= An Yang 2 =

The An Yang 2 is a Chinese bulk carrier cargo ship built in 2010.

In 2025, the ship ran aground off the coast of Sakhalin, Russia, on 8 February 2025, after it lifted anchor from a temporary near-coastal anchorage, but did so during a heavy storm. The Russian News Agency TASS said the ship was transporting coal, fuel oil, and motor oil and that no spill has been detected. As of 9 February, the ship was located approximately 200 m from the coastline, and neither divers nor rescue vessels have been able to approach the vessel due to the storm.

A strong storm was reported to a factor in the vessel running aground.
Although 20 crew were on board, the ship did not issue a distress signal. The governor of Sakhalin Valery Limarenkov placed the region on high alert. The grounding resulted in multiple ballast tanks holed, but still no oil leaks reported after two days.

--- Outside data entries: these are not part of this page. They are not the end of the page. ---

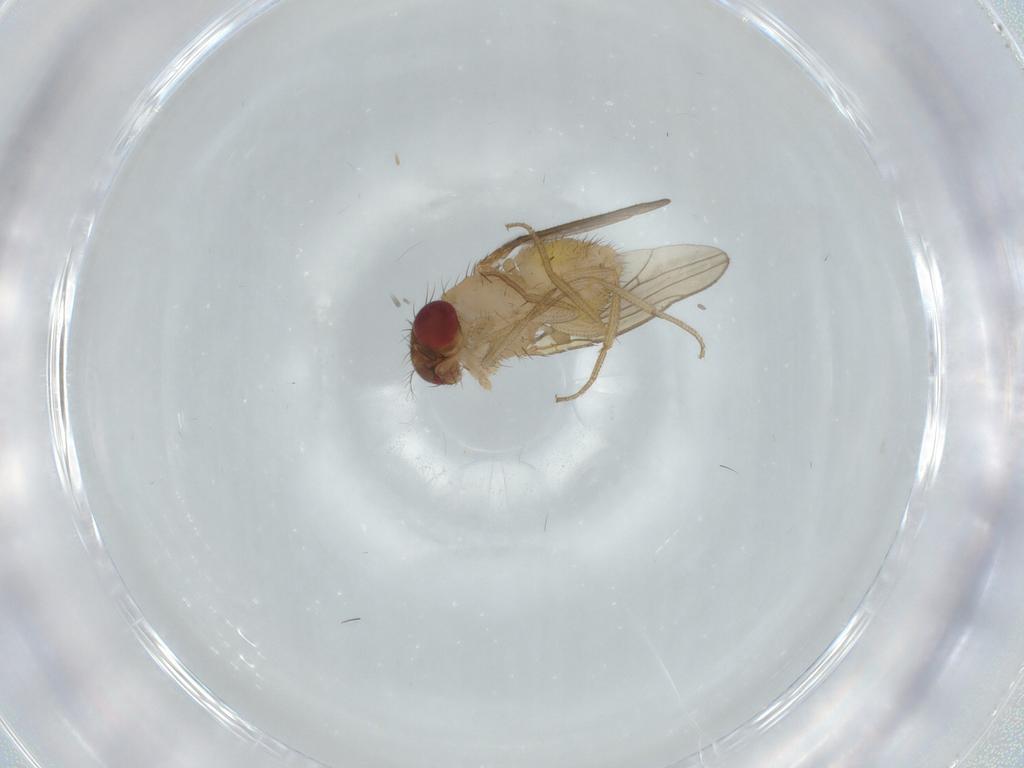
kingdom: Animalia
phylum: Arthropoda
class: Insecta
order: Diptera
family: Drosophilidae
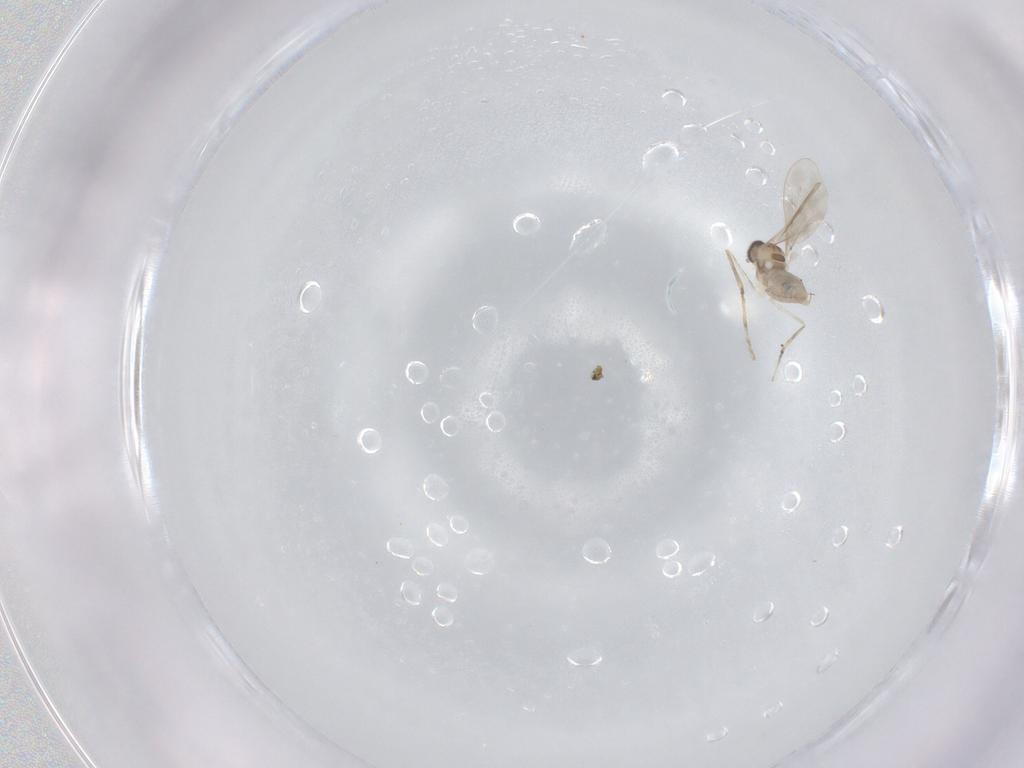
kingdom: Animalia
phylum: Arthropoda
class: Insecta
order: Diptera
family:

By 10 February, Russian Authorities were preparing to pump out the remaining 700 tons of fuel oil and deploying containment booms to attempt to prevent the spread of any oil spill, but the continuing storm was hampering the effort.

It was subsequently reported that the ship may be scrapped in place, and cut up for salvage, due to the low probability of moving it from the location where it ran aground.

The An Yang 2 has been part of the Russian shadow fleet of hundreds of older ships being used to skirt international sanctions on Russia during the 2022 Russian invasion of Ukraine.

==An Yang 2 description ==
The An Yang 2 is a 190 m 56700 DWtonne bulk carrier that was built in 2010.